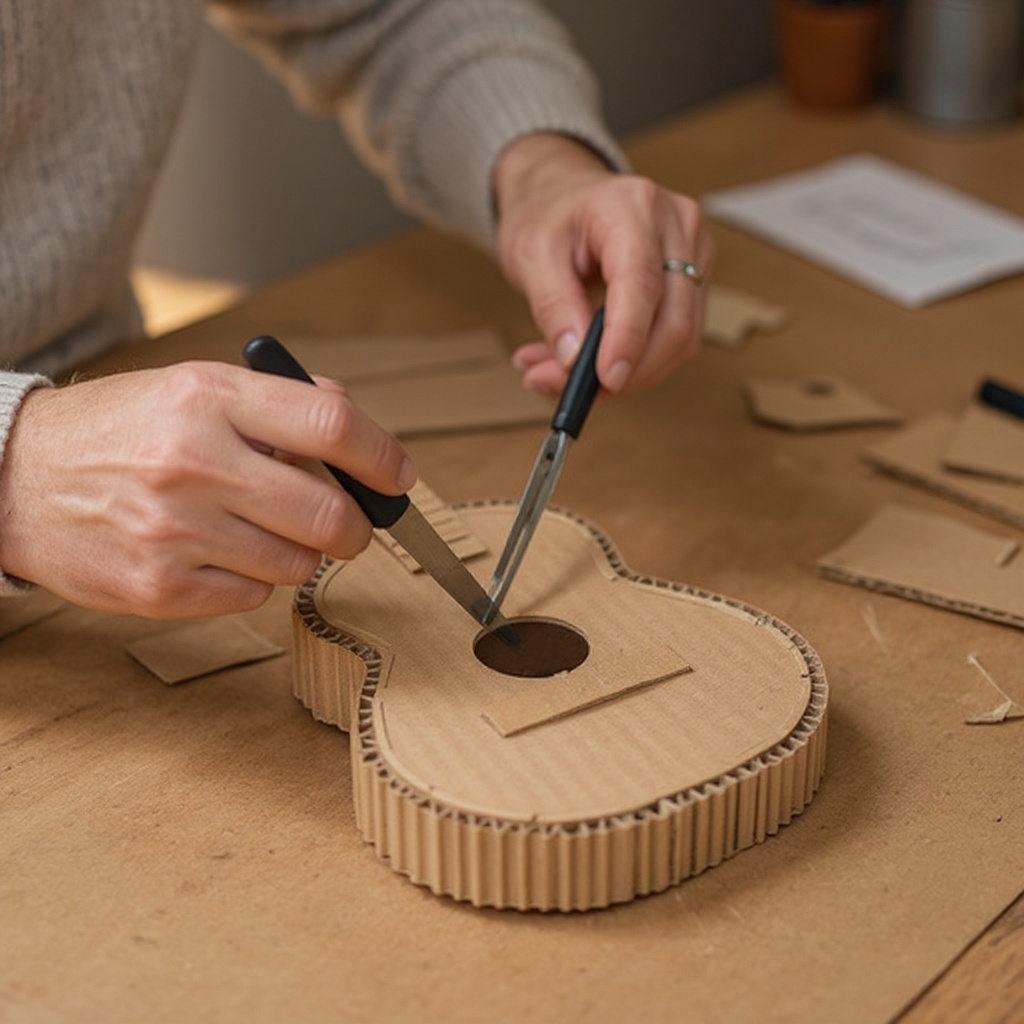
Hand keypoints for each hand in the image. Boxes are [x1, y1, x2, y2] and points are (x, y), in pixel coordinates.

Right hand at [0, 362, 415, 617]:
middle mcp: (194, 462)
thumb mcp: (193, 387)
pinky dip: (252, 578)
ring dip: (299, 552)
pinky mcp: (160, 587)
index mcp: (209, 398)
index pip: (330, 425)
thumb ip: (277, 401)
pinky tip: (217, 552)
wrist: (17, 478)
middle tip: (351, 524)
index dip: (381, 455)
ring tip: (259, 528)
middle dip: (356, 526)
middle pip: (329, 513)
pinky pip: (253, 595)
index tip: (398, 475)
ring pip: (298, 563)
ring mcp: (175, 530)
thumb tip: (351, 418)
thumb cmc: (119, 430)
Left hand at [493, 133, 714, 395]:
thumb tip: (573, 360)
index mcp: (631, 206)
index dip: (627, 340)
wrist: (565, 195)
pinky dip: (637, 363)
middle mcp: (677, 225)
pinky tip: (595, 362)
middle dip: (626, 371)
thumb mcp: (529, 255)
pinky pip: (677, 338)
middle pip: (674, 322)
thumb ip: (552, 307)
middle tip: (567, 391)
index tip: (605, 381)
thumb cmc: (549, 216)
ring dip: (629, 374)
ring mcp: (695, 252)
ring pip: (681, 339)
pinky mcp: (696, 279)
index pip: (642, 284)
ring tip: (566, 375)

■ ■ ■ ■ ■

**TASK DIRECTIONS**
Print out the complete listing above exactly, dropping each image.

**REPLY**
Hand keypoints for each hand in the image. Boxes are [x1, y1, x2, y2] and points are (x, y), in pixel coordinates.

Right hand at [0, 362, 415, 617]:
middle mcp: (194, 462)
thumb mcp: (193, 387)
pinky dip: (252, 578)
ring dip: (299, 552)
pinky mcp: (160, 587)
index mcp: (209, 398)
index pip: (330, 425)
thumb ip: (277, 401)
pinky tip: (217, 552)
wrist: (17, 478)
middle tip: (351, 524)
index dip: (381, 455)
ring tip: (259, 528)
middle dip: (356, 526)
middle pip: (329, 513)
pinky pip: (253, 595)
index tip: (398, 475)
ring pip: (298, 563)
ring mcp: (175, 530)
thumb tip: (351, 418)
thumb cmc: (119, 430)
Left hand at [493, 133, 714, 395]:
thumb tip: (573, 360)
index mcp: (631, 206)
index dip: (627, 340)
wrist: (565, 195)
pinky dip: (637, 363)
middle mcp: (677, 225)
pinky tip: (595, 362)
middle dip: (626, 371)
thumb mcp: (529, 255)
pinky pip: (677, 338)
middle pip: (674, 322)
thumb ip: (552, 307)
middle tip: (567, 391)
index tip: (605, 381)
thumb cmc: (549, 216)
ring dip: (629, 374)
ring mcp: (695, 252)
ring pip: (681, 339)
pinky mcp: (696, 279)
index pip: (642, 284)
ring tip: (566, 375)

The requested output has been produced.